Neither-Nor. I began to write it in the middle of the 10 years the above entities tried to drive me into suicide or onto Vancouver’s famous skid road. I think it saved me from that fate.

Your investigative series The PTSD Fallacy takes a bold step beyond personal narrative. What compelled you to challenge the mental-health industry so directly?

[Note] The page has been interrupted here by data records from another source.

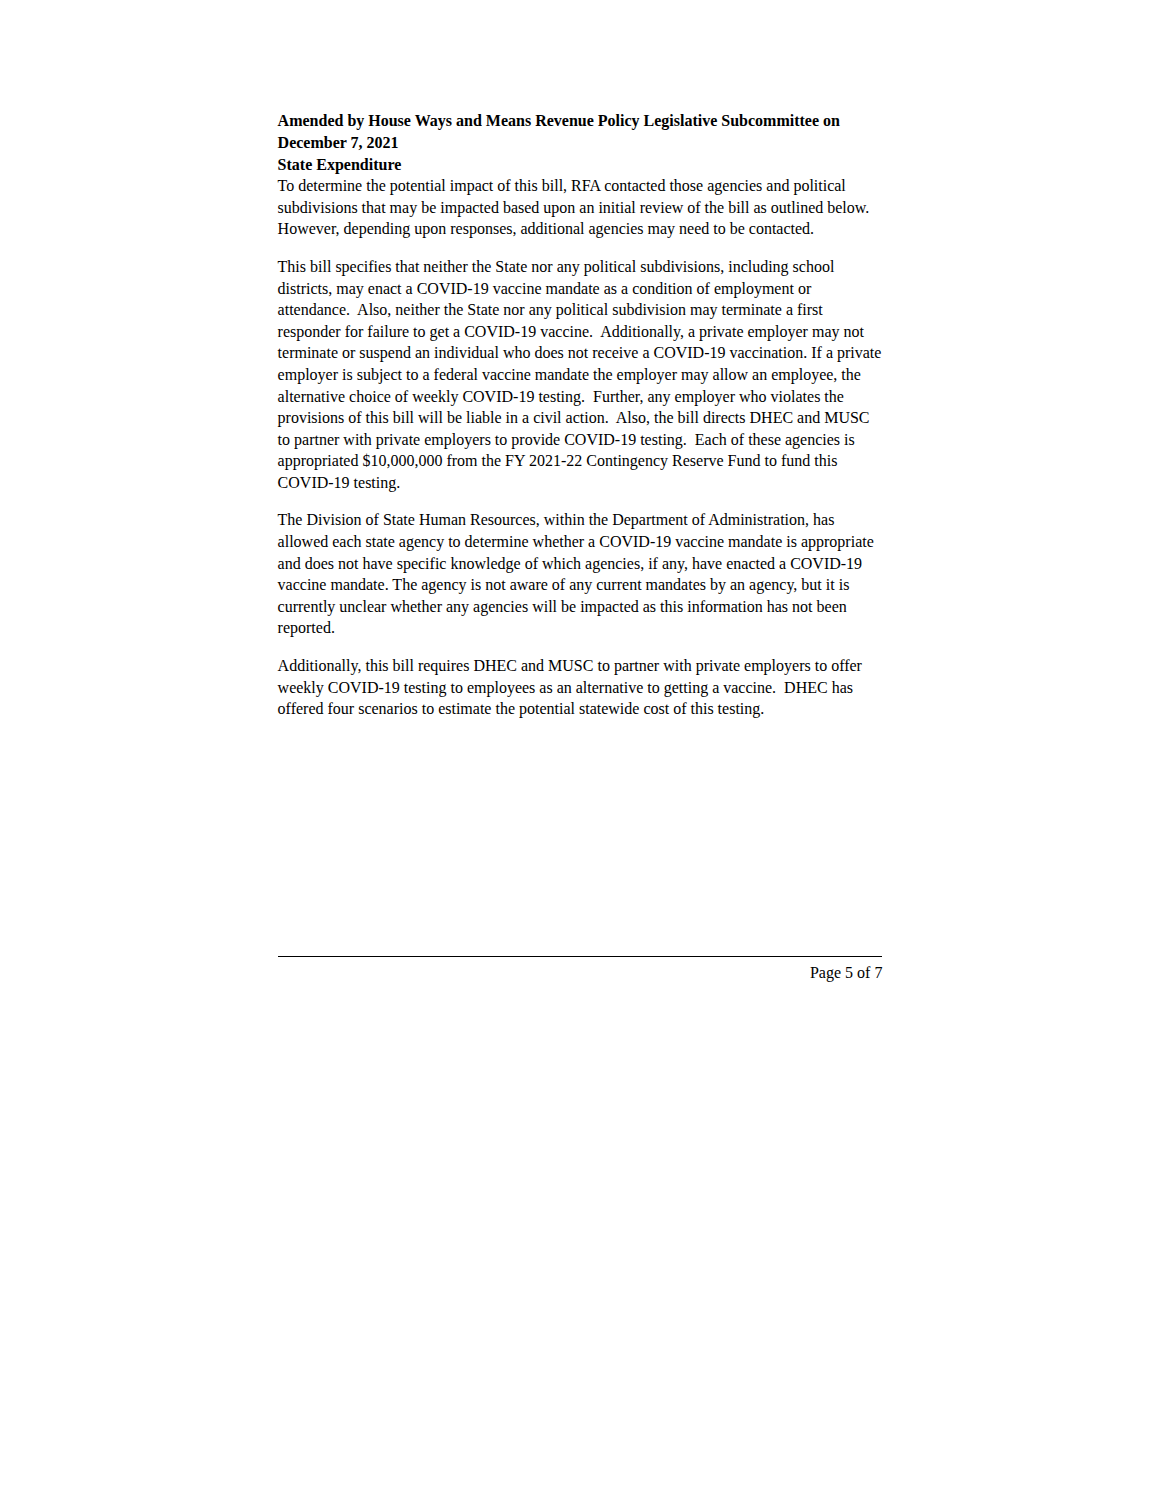Amended by House Ways and Means Revenue Policy Legislative Subcommittee on December 7, 2021
State Expenditure
To determine the potential impact of this bill, RFA contacted those agencies and political subdivisions that may be impacted based upon an initial review of the bill as outlined below. However, depending upon responses, additional agencies may need to be contacted.
This bill specifies that neither the State nor any political subdivisions, including school districts, may enact a COVID-19 vaccine mandate as a condition of employment or attendance. Also, neither the State nor any political subdivision may terminate a first responder for failure to get a COVID-19 vaccine. Additionally, a private employer may not terminate or suspend an individual who does not receive a COVID-19 vaccination. If a private employer is subject to a federal vaccine mandate the employer may allow an employee, the alternative choice of weekly COVID-19 testing. Further, any employer who violates the provisions of this bill will be liable in a civil action. Also, the bill directs DHEC and MUSC to partner with private employers to provide COVID-19 testing. Each of these agencies is appropriated $10,000,000 from the FY 2021-22 Contingency Reserve Fund to fund this COVID-19 testing.
The Division of State Human Resources, within the Department of Administration, has allowed each state agency to determine whether a COVID-19 vaccine mandate is appropriate and does not have specific knowledge of which agencies, if any, have enacted a COVID-19 vaccine mandate. The agency is not aware of any current mandates by an agency, but it is currently unclear whether any agencies will be impacted as this information has not been reported.
Additionally, this bill requires DHEC and MUSC to partner with private employers to offer weekly COVID-19 testing to employees as an alternative to getting a vaccine. DHEC has offered four scenarios to estimate the potential statewide cost of this testing.
Page 5 of 7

Meeting 26 or so US Military personnel o/b a cruise ship in 2026 for 45 minutes in the middle of the Atlantic on a journey from Tampa to Copenhagen with ONE stop. To see these men and one woman destroyed by the mental health profession so shook me, that I for the remaining 8 days of the journey contemplated how I would feel on my deathbed, if I did not share with the world what I had done by osmosis to heal myself from PTSD. The rest is history.

What did your research reveal that most surprised or unsettled you about how PTSD is diagnosed and treated?

The ignorants of all professing to be experts in it. It borders on the criminal. Their success rate is reflected by the multitude of US and Canadian soldiers populating city streets, as pharmaceutical drugs drag them further into the PTSD misery destroying both body and mind.

Resilience is a core theme in your work. How do you personally define resilience after everything you’ve endured?

Taking control over ones own thinking. Watching it like a hawk and changing it to ones liking. Perpetually kick the self into action.

Be aware that all that is ask of us when dwelling on this plane is to carry ourselves with honour, integrity and graciousness at any given moment… we get A for effort form those in the unseen assisting us, if asked... and to apply almost brutal discipline, determination, willpower and persitency to our undertakings. Ones we earnestly make that our leitmotif, our sole intention, we will see our lives change for the better.

How did losing—and then redefining—your career force you to rethink identity and self-worth?

Never gave it a thought. Just knew in 2016, that I had to write, and now know it is my reason for being alive, otherwise I could not do it, because the revelations I make daily during research are so sinister and evil to easily depress, if unlearned in the art of “flowing above it.”

Living on Vancouver Island sounds like a quieter chapter. How has this environment influenced your writing and sense of peace?

Little per se. Having travelled since the age of 5, meeting people all over the world for decades, it is no different here than anywhere else in regards to humanity.

However, I like the at times rough weather, being able to grow vegetables year round and my own potatoes, the soothing ocean facing me, or me facing it, rather, the peace and quiet of a hamlet.

Sailing now plays an important role in your life. Do you see parallels between sailing, flying, and storytelling?

All the same, as merchant mariners also are a spiritual group of folk having seen what air and sea can throw at one, and thus both groups encountering many situations rattling the soul and fit for telling .

What do you hope readers take away from your work—especially those who feel unheard or dismissed within the mental-health system?

Nothing. I have no power over my readers and hope for nothing.

It is me I am concerned about, knowing that if I do not fulfill my life’s main objective, to bring my discoveries to the world, I will have missed my duty and failed this live’s performance. I am unwilling to take that risk, therefore I will write until I drop dead.

Would you recommend AllAuthor to fellow authors, and if so, what services or tools on the platform have you found most useful in growing your business?

Of course I would, finding all your tools and services helpful. However, it is my co-pilot Ms. Kera McHugh who is in charge of all business aspects. I am merely the writer.